Василий принес из кухни пол-литра и стаканы. Выпили. Панька положил ему на голову ладони, и ему стало легче, а если точнее сказать — тише. Тишина пошла от Панькиных рук вниз: к плечам, к груди, к животу. Ноги его приняли форму труб, и из этих труб, вроде даже с фырчанием, ушла боль, словно выхлопы гари.
— Россия, — сказал Лыков, покачивая головой. — Я все думаю, что же это за сторона такая. Идет вроде вперед, а вроде и никуда. Вроде есть, а вроде и нету ее. Посмотрю по телевизору, что за границу везут — только русское: русские иконы, русскую утварь, русскую живопись. Армянское не везут. Русское вывозят. И так все семьдесят четыре года — все вывозят, вывозят. Наверное, по всей Европе и по всей Америке в каждом доме есть что-нибудь русское. Слышь, а не обрусеет мир-от?
Василий усмехнулся такому повороту.
— За что же они тебя отсинячили? — спросил Лыков. — Ты же за девочку заступился.
— Россия, — сказал Панька, — Река. Некоторые думают — она известка, скрепляет, так сказать, каменную стену дружбы народов, а она Река. Отриньте от русских земель земли прочих народов и увидите — она Река. Она перетечет океан и потекет дальше по Аляске, такая была ей судьба. И она потекет. И далее! Она перетекет океан и вернется к своему, так сказать, истоку. И замкнется кольцо — венец земли. Потому что Север у земли голова. А всякие плотины на пути Реки: империи, федерации, компедерации — это от черта. От времени — время, оно как вьюн — не прямолинейно.
Василий Егоров смотрел на него и думал: "А почему бы Паньке и не говорить такие слова, наверно, начитан, наслышан и в своей голове соображает и говорить может как ему хочется, в зависимости от предмета и собеседника".
— Болит? — спросил Панька.
— Нет вроде. На душе плохо.
— Ты иди ляг. Мы тут посидим-посторожим. А ты вспомни что вспомнится, что всплывет, оно и поможет...
Василий лег в кухне на топчан, там была брошена белая овчина и большая красная подушка — кожаная.
В кухне хорошо — кухонная утварь не отвлекает, не тянет мысль на себя. А мысли у Василия как раз и не было — только эхо мысли и эхо боли. "Голова моя, как пончик с дыркой, плавает в горячем масле", — подумал Василий и содрогнулся. Сюрреализм был тошнотворен. Его, как масло, обдавала обида. Она пузырилась, кипела. Но, может, как уксус: хочется пить, а вместо воды только уксус. Обида сжимала горло. О братьях Свинчатниковых Василий не думал. Думал о голубых городах.

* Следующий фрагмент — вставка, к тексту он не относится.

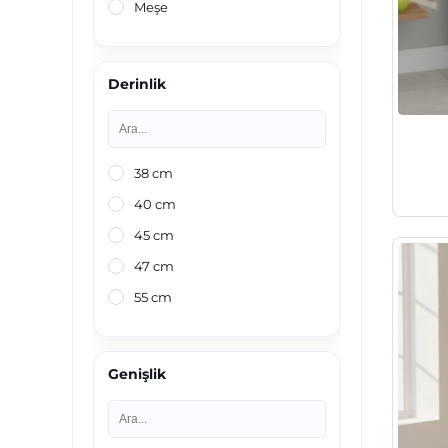
Meşe
Derinlik
38 cm
40 cm
45 cm
47 cm
55 cm
Genişlik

В детстве хотелось ему счастья. И видел он счастье в голубых городах, красивых и чистых, похожих на Дворец культуры имени Сергея Мироновича Кирова, где занимался спортом, брал книги и пробовал научиться танцам.
Недавно он проходил мимо дворца: площадь загорожена павильонами с грязными витражами и хламом за стеклами. Стоят полуразобранные грузовики, тоже грязные, вываливается на площадь грязь и уголь больницы имени Ленина. Асфальт неровен, как лед позади бань. А сам дворец! Коричнево-красный, в белых потеках, с упавшей штукатуркой. Но для чего, для чего он построен? Пивзавод? Лечебница для душевнобольных? Школа и штаб круговой поруки? Но не для света и разума. Взгляд дворца обращен книзу, к последней ступени. Дух дворца, если и был помещен в кумачовые лозунги, — истлел вместе с ними.